Cardioprotective effects of soluble guanylate cyclase and its α1 subunit on myocardial ischemia/reperfusion injury via the PGC-1α/UCP2 pathway

This study investigates the cardioprotective potential of soluble guanylate cyclase (sGC) and its α1 subunit in myocardial ischemia/reperfusion (I/R) injury, along with the underlying mechanisms. We used a model involving Sprague Dawley rats undergoing left coronary artery I/R, complemented by H9c2 cell cultures in an anaerobic environment to simulate I/R conditions in vitro. Both loss- and gain-of-function approaches were applied to assess the role of sGC and its α1 subunit in myocardial I/R injury.
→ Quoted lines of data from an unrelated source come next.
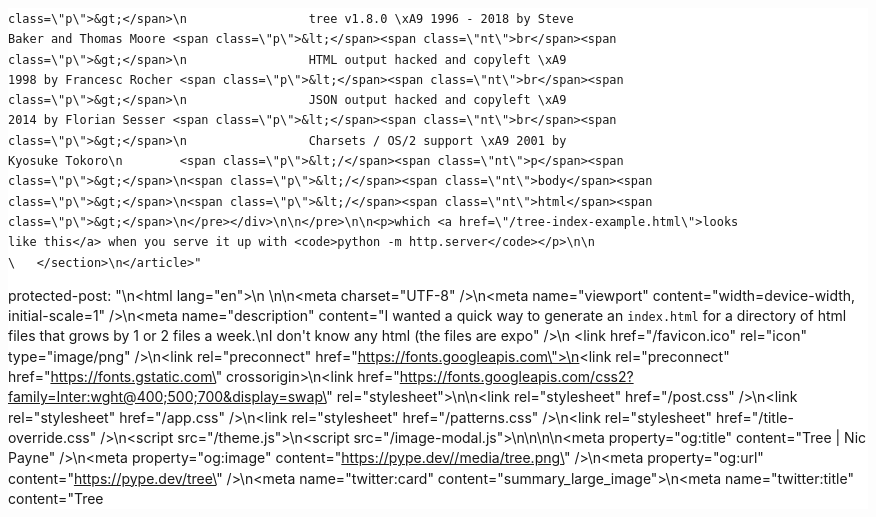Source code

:     class=\"p\">&gt;</span>\n                 tree v1.8.0 \xA9 1996 - 2018 by Steve
    Baker and Thomas Moore <span class=\"p\">&lt;</span><span class=\"nt\">br</span><span
    class=\"p\">&gt;</span>\n                 HTML output hacked and copyleft \xA9
    1998 by Francesc Rocher <span class=\"p\">&lt;</span><span class=\"nt\">br</span><span
    class=\"p\">&gt;</span>\n                 JSON output hacked and copyleft \xA9
    2014 by Florian Sesser <span class=\"p\">&lt;</span><span class=\"nt\">br</span><span
    class=\"p\">&gt;</span>\n                 Charsets / OS/2 support \xA9 2001 by
    Kyosuke Tokoro\n        <span class=\"p\">&lt;/</span><span class=\"nt\">p</span><span
    class=\"p\">&gt;</span>\n<span class=\"p\">&lt;/</span><span class=\"nt\">body</span><span
    class=\"p\">&gt;</span>\n<span class=\"p\">&lt;/</span><span class=\"nt\">html</span><span
    class=\"p\">&gt;</span>\n</pre></div>\n\n</pre>\n\n<p>which <a href=\"/tree-index-example.html\">looks
    like this</a> when you serve it up with <code>python -m http.server</code></p>\n\n
    \   </section>\n</article>"
  protected-post: "<!DOCTYPE html>\n<html lang=\"en\">\n    <head>\n<title>Tree</title>\n<meta
    charset=\"UTF-8\" />\n<meta name=\"viewport\" content=\"width=device-width, initial-scale=1\"
    />\n<meta name=\"description\" content=\"I wanted a quick way to generate an `index.html`
    for a directory of html files that grows by 1 or 2 files a week.\nI don&#x27;t
    know any html (the files are expo\" />\n <link href=\"/favicon.ico\" rel=\"icon\"
    type=\"image/png\" />\n<link rel=\"preconnect\" href=\"https://fonts.googleapis.com\">\n<link
    rel=\"preconnect\" href=\"https://fonts.gstatic.com\" crossorigin>\n<link href=\"https://fonts.googleapis.com/css2?family=Inter:wght@400;500;700&display=swap\"
    rel=\"stylesheet\">\n\n<link rel=\"stylesheet\" href=\"/post.css\" />\n<link rel=\"stylesheet\"
    href=\"/app.css\" />\n<link rel=\"stylesheet\" href=\"/patterns.css\" />\n<link
    rel=\"stylesheet\" href=\"/title-override.css\" />\n<script src=\"/theme.js\"></script>\n<script
    src=\"/image-modal.js\"></script>\n\n<!-- Open Graph and Twitter Card meta tags
    -->\n<!-- Regular post meta tags -->\n<meta property=\"og:title\" content=\"Tree
    | Nic Payne\" />\n<meta property=\"og:image\" content=\"https://pype.dev//media/tree.png\"
    />\n<meta property=\"og:url\" content=\"https://pype.dev/tree\" />\n<meta name=\"twitter:card\"
    content=\"summary_large_image\">\n<meta name=\"twitter:title\" content=\"Tree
Immunofluorescence microscopy, Western blotting, and RT-PCR were employed to examine how sGC and its α1 subunit influence oxidative stress and apoptosis. Our results showed that sGC and its α1 subunit were associated with reduced I/R injury severity in both in vitro and in vivo settings. Overexpression of sGC decreased cardiomyocyte apoptosis and maintained mitochondrial function during I/R, while sGC silencing heightened oxidative stress and apoptosis. Additionally, pharmacological modulation of sGC impacted signaling in the PGC-1α/UCP2 pathway. These findings demonstrate the crucial role of sGC and its α1 subunit in protecting against cardiac injury during I/R, suggesting that sGC-targeted therapies could offer promising strategies for managing myocardial damage associated with I/R injury.